Madeline Lancaster


Madeline Lancaster is an American developmental biologist studying neurological development and diseases of the brain. Lancaster is a group leader at the Medical Research Council Laboratory of Molecular Biology in Cambridge, UK.

Education

Lancaster was an undergraduate student at Occidental College in Los Angeles from 2000-2004 where she studied biochemistry. She then went on to complete a PhD with Joseph Gleeson at the University of California, San Diego in 2010.

Career and research

Lancaster conducted her post-doctoral work in the lab of Jürgen Knoblich at the Institute of Molecular Biotechnology in Vienna, Austria. This work was supported by fellowships from EMBO, the Helen Hay Whitney Foundation and Marie Sklodowska-Curie Actions. During this time Lancaster worked on developing the technology of cerebral organoids.
In 2015 Lancaster joined the Cell Biology division at the LMB, where she currently leads a research group studying the biological processes of human brain evolution.

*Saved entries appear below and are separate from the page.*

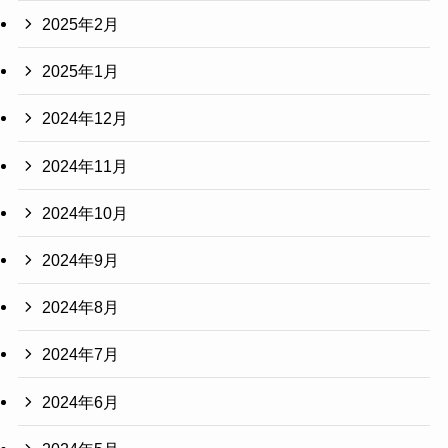
2025年2月
2025年1月
2024年12月
2024年11月
2024年10月
2024年9月
2024年8月
2024年7月
2024年6月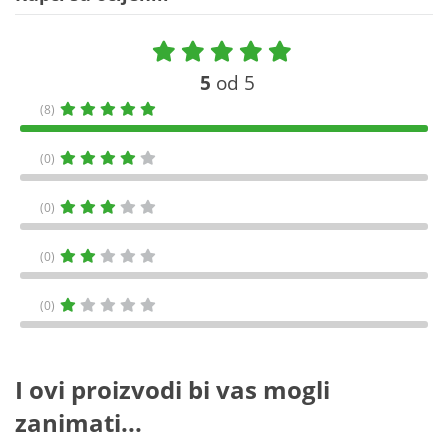
5
od 5
(8)
(0)
(0)
(0)
(0)
I ovi proizvodi bi vas mogli
zanimati...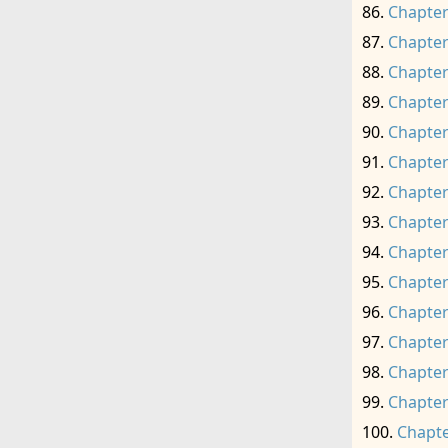
Chapter
Chapter
Chapter
Chapter
Chapter
Chapter
Chapter
Chapter
Chapter
Chapter
Chapter
Chapter
Chapter
Chapter
Chapte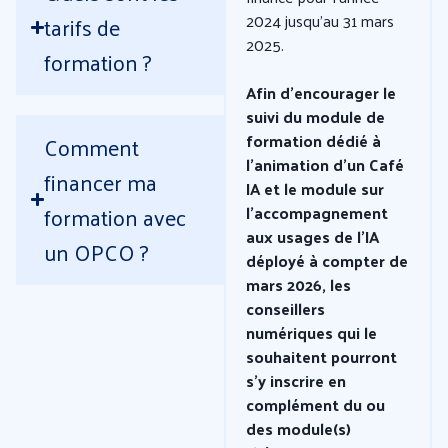
2024 jusqu’au 31 mars
tarifs de
2025.
formation ?
Afin d’encourager le
suivi du
module de
formation dédié à
Comment
l’animation d’un Café
financer ma
IA et le module sur
formation avec
l’accompagnement
aux usages de l’IA
un OPCO ?
déployé à compter de
mars 2026, les
conseillers
numériques qui le
souhaitent pourront
s’y inscrire en
complément du ou
des module(s)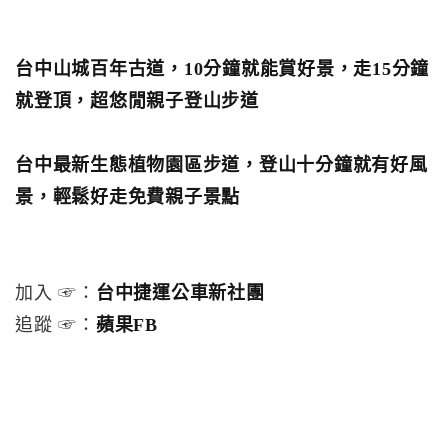
台中山城百年古道，10分鐘就能賞好景，走15分鐘
就登頂，超悠閒親子登山步道
台中最新生態植物園區步道，登山十分鐘就有好風
景，輕鬆好走免費親子景點
加入 ☞：
台中捷運公車新社團
追蹤 ☞：
蘋果FB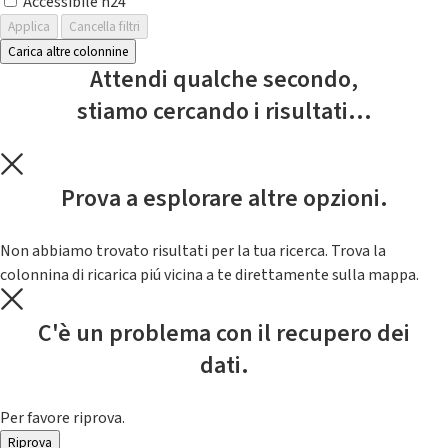
Accessibile h24
Applica
Cancella filtri
Carica altre colonnine
Attendi qualche secondo,
stiamo cercando i risultati...
Prova a esplorare altre opzioni.
Non abbiamo trovato risultati per la tua ricerca. Trova la
colonnina di ricarica piú vicina a te direttamente sulla mappa.
C'è un problema con il recupero dei
dati.
Per favore riprova.
Riprova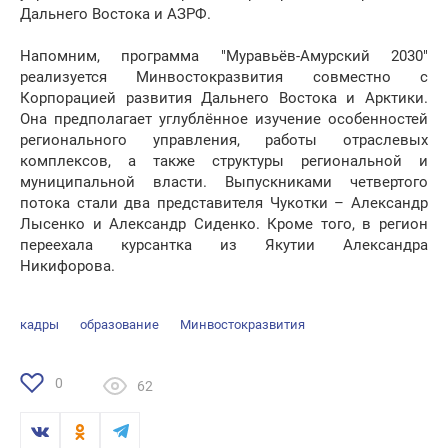
Дальнего Востока и АЗРФ.
Напомним, программа "Муравьёв-Амурский 2030"
реализуется Минвостокразвития совместно с
Корпорацией развития Дальнего Востока и Арктики.
Она предполагает углублённое изучение особенностей
регионального управления, работы отраслевых
комплексов, а также структуры региональной и
муниципальной власти. Выпускниками четвертого
потока стали два представителя Чукотки – Александр
Лысенко и Александр Сиденко. Кроме того, в регион
переехала курсантка из Якутии Александра
Никифорова.
кадры
образование
Минвостокразвития
0
62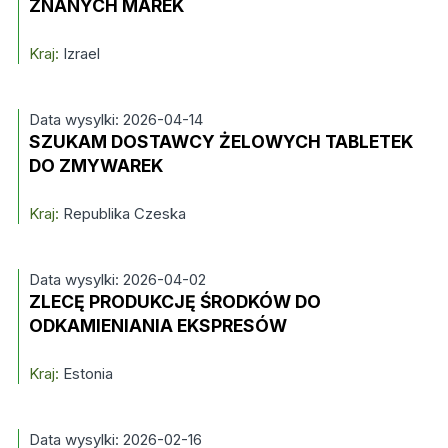
ZNANYCH MAREK
Kraj:
Izrael
Data wysylki: 2026-04-14
SZUKAM DOSTAWCY ŻELOWYCH TABLETEK
DO ZMYWAREK
Kraj:
Republika Czeska
Data wysylki: 2026-04-02
ZLECĘ PRODUKCJĘ ŚRODKÓW DO
ODKAMIENIANIA EKSPRESÓW
Kraj:
Estonia
Data wysylki: 2026-02-16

Her research also focuses on neurological diseases caused by abnormal brain size e.g. microencephaly and macroencephaly. The lab uses the cerebral organoid system to study how genes impact on brain development in a range of species.

Awards and honours

Lancaster was awarded the Eppendorf Award for Young Investigators in 2014. The following year Lancaster gave a TED talk entitled 'Growing mini brains to discover what makes us human'. Lancaster was named a Cell Scientist to watch by the Journal of Cell Science in 2017.